ReplyDeleteUnless he would necessarily draw BOTH. And that's a real btch to explain to people sometimes.
""A diaphragm comprising: a sheet of material formed on a substrate having a hole, the sheet of material covering the hole and including one or more corrugations that are substantially free of defects." "
ReplyDeleteKaren, we've been over and over this. When is a limitation negative? When it limits based on what the product/method IS NOT rather than what it IS. Here, the product IS substantially defect free. Hence, this is not a negative limitation. This is a good example of a situation where the applicant could have succumbed to the temptation to use a negative limitation but instead used the positive version as is more proper to do. Like in the "inflexible" vs. "rigid" decision that one must make when choosing one's words, "rigid" is a positive limitation that means the same thing as the negative limitation "inflexible".

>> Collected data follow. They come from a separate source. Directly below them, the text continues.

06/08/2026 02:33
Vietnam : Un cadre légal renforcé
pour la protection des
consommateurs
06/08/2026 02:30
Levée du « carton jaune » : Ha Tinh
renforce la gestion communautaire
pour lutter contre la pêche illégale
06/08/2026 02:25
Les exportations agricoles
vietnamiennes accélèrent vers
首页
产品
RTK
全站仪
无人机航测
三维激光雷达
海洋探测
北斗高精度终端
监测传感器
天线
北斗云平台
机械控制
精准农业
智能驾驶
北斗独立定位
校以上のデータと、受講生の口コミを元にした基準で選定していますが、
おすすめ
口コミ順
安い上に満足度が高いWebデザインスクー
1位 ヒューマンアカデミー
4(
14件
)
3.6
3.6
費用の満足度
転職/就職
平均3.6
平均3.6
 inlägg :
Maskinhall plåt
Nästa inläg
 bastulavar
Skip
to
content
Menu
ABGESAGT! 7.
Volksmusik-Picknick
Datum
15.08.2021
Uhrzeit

"[Comment: I think the Board confused operable with defect-free. Surely the diaphragm in the reference could have defects and still operate.]"
Indeed, but they also appear to have reached the correct conclusion in that one. One o skill does not presume that defects are there, unless something in the art would suggest this. One presumes that nothing except what is stated in the reference is there. That happens to be a situation where there is no defects being present.